DALLAS (SMU) – Researchers at SMU and UCLA are enrolling subjects for a five-year study of a treatment for a psychological condition known as anhedonia – the inability to find pleasure in any aspect of life. A grant of approximately $4 million from the National Institute of Mental Health will allow professors Alicia Meuret and Thomas Ritz at SMU and Michelle G. Craske at UCLA to study the effectiveness of their treatment in 168 people suffering from this very specific symptom.
“The goal of this novel therapeutic approach is to train people to develop psychological muscle memory – to learn again how to experience joy and identify that experience when it occurs,” said Meuret, professor of psychology and director of SMU’s Anxiety and Depression Research Center. “Anhedonia is an aspect of depression, but it also is a symptom that really reaches across psychiatric and non-psychiatric disorders. It’s the absence or the lack of experiencing rewards.”
People suffering from depression often report feeling down or blue, loss of appetite and having difficulty sleeping or concentrating, all described generally as “negative affect.” Meuret explained that there is another other side to depression – the reduction of all that is positive. This reveals itself in someone who says he or she is not especially anxious or depressed, but nothing gives them joy anymore.
“They don’t feel motivated to do anything, and when they do things that formerly gave them pleasure, they just don’t enjoy them anymore,” Meuret said. “We call that a deficit in the reward system – a reduction to reward sensitivity.”
Historically, treatments for affective disorders such as anxiety and depression have been aimed at reducing negative affect, Meuret said. Over the next five years, Meuret, Ritz and Craske will treat 168 people using a type of cognitive behavioral therapy aimed at teaching people to seek out and recognize the positive aspects of life – increasing their sensitivity to reward. They will compare their results with a more traditional approach of treating the negative affect side of their problems.

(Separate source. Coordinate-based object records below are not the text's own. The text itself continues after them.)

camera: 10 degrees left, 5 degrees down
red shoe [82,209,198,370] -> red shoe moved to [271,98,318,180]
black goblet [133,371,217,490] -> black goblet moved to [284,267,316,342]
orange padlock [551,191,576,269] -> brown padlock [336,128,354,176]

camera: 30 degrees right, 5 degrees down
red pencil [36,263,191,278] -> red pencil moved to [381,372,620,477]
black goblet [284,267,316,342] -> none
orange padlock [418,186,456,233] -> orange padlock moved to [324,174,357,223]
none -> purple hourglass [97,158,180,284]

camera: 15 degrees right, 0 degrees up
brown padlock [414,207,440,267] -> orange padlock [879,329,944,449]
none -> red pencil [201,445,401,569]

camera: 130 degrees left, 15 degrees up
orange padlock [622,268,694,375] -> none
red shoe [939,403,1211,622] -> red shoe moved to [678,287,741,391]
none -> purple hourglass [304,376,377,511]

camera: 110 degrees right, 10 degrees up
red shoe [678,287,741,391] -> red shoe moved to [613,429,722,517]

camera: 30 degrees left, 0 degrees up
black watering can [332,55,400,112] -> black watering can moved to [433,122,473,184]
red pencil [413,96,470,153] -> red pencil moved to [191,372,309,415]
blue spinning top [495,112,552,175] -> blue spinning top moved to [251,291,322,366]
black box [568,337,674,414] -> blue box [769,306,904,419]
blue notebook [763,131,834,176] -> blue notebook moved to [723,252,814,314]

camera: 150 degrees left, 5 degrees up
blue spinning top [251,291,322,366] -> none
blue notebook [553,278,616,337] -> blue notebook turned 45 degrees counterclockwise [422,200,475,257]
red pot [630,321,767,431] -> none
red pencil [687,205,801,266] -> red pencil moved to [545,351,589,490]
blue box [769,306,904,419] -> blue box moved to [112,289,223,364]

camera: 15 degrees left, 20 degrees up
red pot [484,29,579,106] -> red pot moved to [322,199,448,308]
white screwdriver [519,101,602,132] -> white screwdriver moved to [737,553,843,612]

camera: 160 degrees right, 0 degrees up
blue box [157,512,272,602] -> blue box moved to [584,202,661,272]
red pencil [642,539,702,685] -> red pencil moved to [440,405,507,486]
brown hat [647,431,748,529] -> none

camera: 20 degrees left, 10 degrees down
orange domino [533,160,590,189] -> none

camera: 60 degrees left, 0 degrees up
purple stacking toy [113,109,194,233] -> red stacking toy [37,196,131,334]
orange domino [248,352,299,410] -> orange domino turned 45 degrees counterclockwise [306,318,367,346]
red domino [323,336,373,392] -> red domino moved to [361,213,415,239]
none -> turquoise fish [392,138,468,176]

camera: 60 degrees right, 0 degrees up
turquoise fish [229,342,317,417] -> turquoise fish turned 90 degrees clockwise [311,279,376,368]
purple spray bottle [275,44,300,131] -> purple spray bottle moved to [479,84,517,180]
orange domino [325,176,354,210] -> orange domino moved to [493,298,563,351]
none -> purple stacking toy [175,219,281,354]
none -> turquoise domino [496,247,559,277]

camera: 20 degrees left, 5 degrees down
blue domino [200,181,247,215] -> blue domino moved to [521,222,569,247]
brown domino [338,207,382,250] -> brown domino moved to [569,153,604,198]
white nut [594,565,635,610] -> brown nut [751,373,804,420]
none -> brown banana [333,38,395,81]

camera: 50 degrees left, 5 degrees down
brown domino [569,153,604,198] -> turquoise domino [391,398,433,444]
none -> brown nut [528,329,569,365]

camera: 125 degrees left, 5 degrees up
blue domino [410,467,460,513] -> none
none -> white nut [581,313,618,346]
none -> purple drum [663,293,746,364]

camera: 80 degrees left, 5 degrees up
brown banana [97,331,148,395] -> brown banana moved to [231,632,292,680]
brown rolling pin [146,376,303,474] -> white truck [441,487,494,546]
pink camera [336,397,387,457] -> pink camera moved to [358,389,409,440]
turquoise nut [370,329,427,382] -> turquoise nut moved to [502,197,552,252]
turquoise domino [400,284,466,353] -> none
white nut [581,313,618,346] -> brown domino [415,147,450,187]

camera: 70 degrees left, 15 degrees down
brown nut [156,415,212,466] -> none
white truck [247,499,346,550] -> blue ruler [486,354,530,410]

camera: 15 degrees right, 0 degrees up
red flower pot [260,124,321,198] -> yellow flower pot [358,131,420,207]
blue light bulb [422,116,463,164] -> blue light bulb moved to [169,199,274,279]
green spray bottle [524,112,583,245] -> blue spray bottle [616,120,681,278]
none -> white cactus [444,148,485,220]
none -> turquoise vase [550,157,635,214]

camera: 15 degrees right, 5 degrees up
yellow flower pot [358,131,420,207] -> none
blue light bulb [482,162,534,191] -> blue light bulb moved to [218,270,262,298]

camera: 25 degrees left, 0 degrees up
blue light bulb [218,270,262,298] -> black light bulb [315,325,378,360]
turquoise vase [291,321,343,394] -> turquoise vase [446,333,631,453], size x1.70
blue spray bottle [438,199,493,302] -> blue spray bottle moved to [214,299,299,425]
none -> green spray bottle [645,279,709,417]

The monitoring of treatment success will include simple biomarkers of enjoyment. “The heart beats faster in joy, something that has been shown to be absent in anhedonia,” said Ritz, an SMU professor of psychology who specializes in studying the relationship between biology and psychology in affective disorders and chronic disease. Other measures will capture immune activity, which is important as an indicator of long-term health.
Clinical psychology graduate students working on the project are Juliet Kroll, Divya Kumar, Natalie Tunnell, Anni Hasration, Andres Roques and Rebecca Kim, a recent SMU alumna, who will coordinate the day-to-day administration of the project.
Those interested in participating in the study may phone Rebecca Kim at 214-768-2188 or fill out the pre-screen form here.
The NIMH-funded study will follow the training framework of an SMU-UCLA pilot study conducted from 2014-2018:
- The first half of the treatments are targeted at changing behavior, using strategies where the patient learns to seek out pleasant activities that they have previously enjoyed. Scheduled “homework” records that they list their mood before and after the activity, savoring the pleasurable moments in these activities. When resuming a session, the patient recalls the activity as if experiencing it in real time, such as, “I see Amy. I feel a connection with her. We walk on the street, and I can see the leaves changing.”
- Cognitive training provides exercises that identify the positive aspects of various activities, taking responsibility for those activities and imagining what they would feel like.
- The last module is compassion training, helping the patient to again learn to share love and kindness with another person, cultivating gratitude and generosity and learning to generate and savor positive feelings in the moment.
“Rather than saying to our patients, ‘Let me help you feel less bad,’ we are saying, ‘Let me help you re-learn how to feel good,” Meuret said. “It’s very rewarding as a researcher psychologist that these patients can feel again – feel something positive. I think there’s nothing worse than losing this sense of reward.”